The only thing I can say "bad" about this breed is that they are extremely PREY driven and must be worked with from the get go on it!!! my 3 year old DDB will not go near or chase my goats - but she will chase a cat or small dog in a heart beat on our land - yet when we take her in public she is fine. I am truly hoping to break my foster dogue of it also.

we have a couple pups in rescue right now .... near San Antonio ... adoption is not expensive at all *hint hint *


----------



## clearwtrbeach (May 10, 2012)

They can be prey driven for sure. hint hint- I so wish!! You just don't see them in our neck of the woods. I did when I lived in Az though. I hate backyard/puppy mills. Usually the puppy mills stay toward the oh so cute little dogs, I was doing chow rescue in AZ and we had a lot!


----------



## kelebek (Oct 5, 2007)

people see the "quick buck" with the dogue's as they are still a "rare breed" in the US. 

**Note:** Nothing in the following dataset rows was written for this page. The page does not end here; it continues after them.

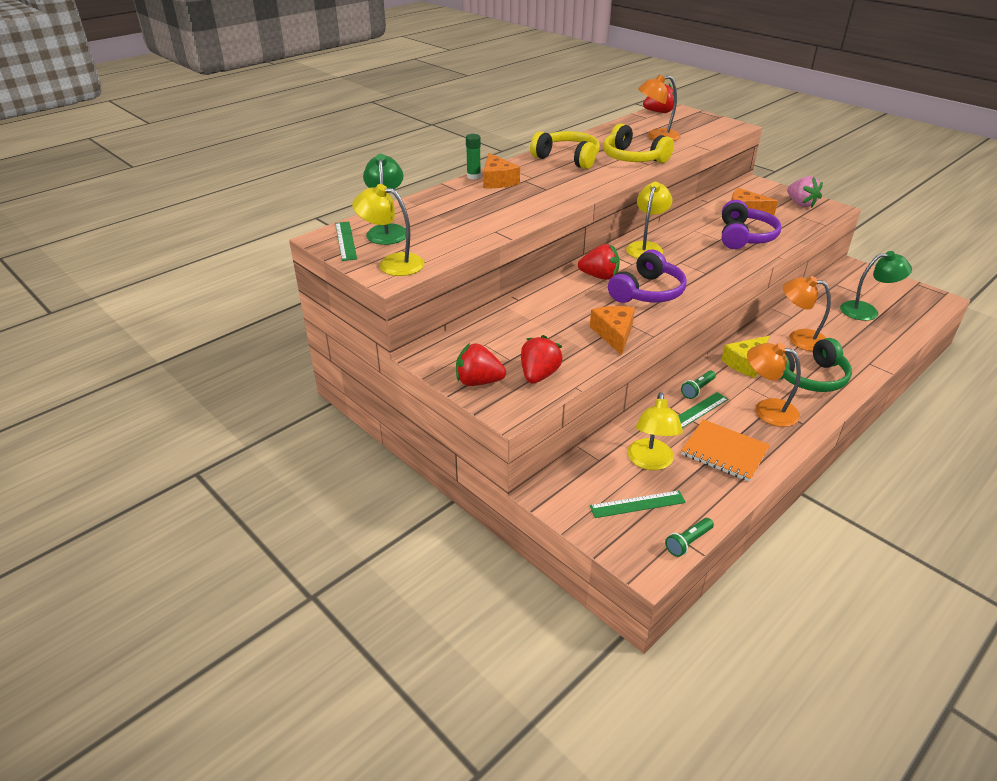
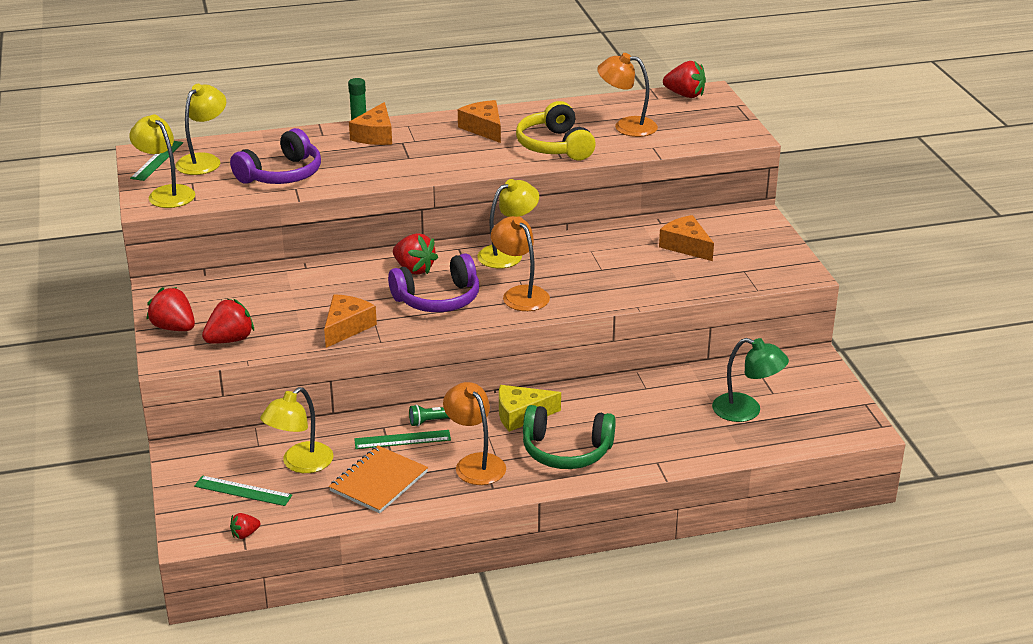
camera: 30 degrees right, 5 degrees down
(387, 231) = (204, 160): green lamp -> yellow lamp
(567, 158) = (484, 128): yellow headphones -> orange cheese
(688, 542) = (245, 534): green flashlight -> red strawberry
(724, 452) = (379, 482): orange notebook -> orange notebook turned 60 degrees clockwise
(744, 237) = (635, 274): purple headphones -> purple headphones (281, 174)
(799, 338) = (618, 412): orange lamp -> orange lamp (520, 294)
(800, 204) = (770, 257): pink strawberry -> none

Our Raven was imported from the Czech Republic as a pup. Her littermate sister is the #1 DDB in the AKC for 2012!! Her other littermates are doing amazing in Europe and Australlia also. I have been asked numerous times about showing Raven - but she is a "farm dogue" *giggle*


----------



## clearwtrbeach (May 10, 2012)

kelebek said:


> people see the "quick buck" with the dogue's as they are still a "rare breed" in the US.
> 
> Our Raven was imported from the Czech Republic as a pup. Her littermate sister is the #1 DDB in the AKC for 2012!! Her other littermates are doing amazing in Europe and Australlia also. I have been asked numerous times about showing Raven - but she is a "farm dogue" *giggle*


Wow that's great. My bouviers were all finished. My male at less than a year rated over 95% with foreign judges at a specialty. My female placed 4th in her first show which was an indoor specialty with over 200 dogs.


----------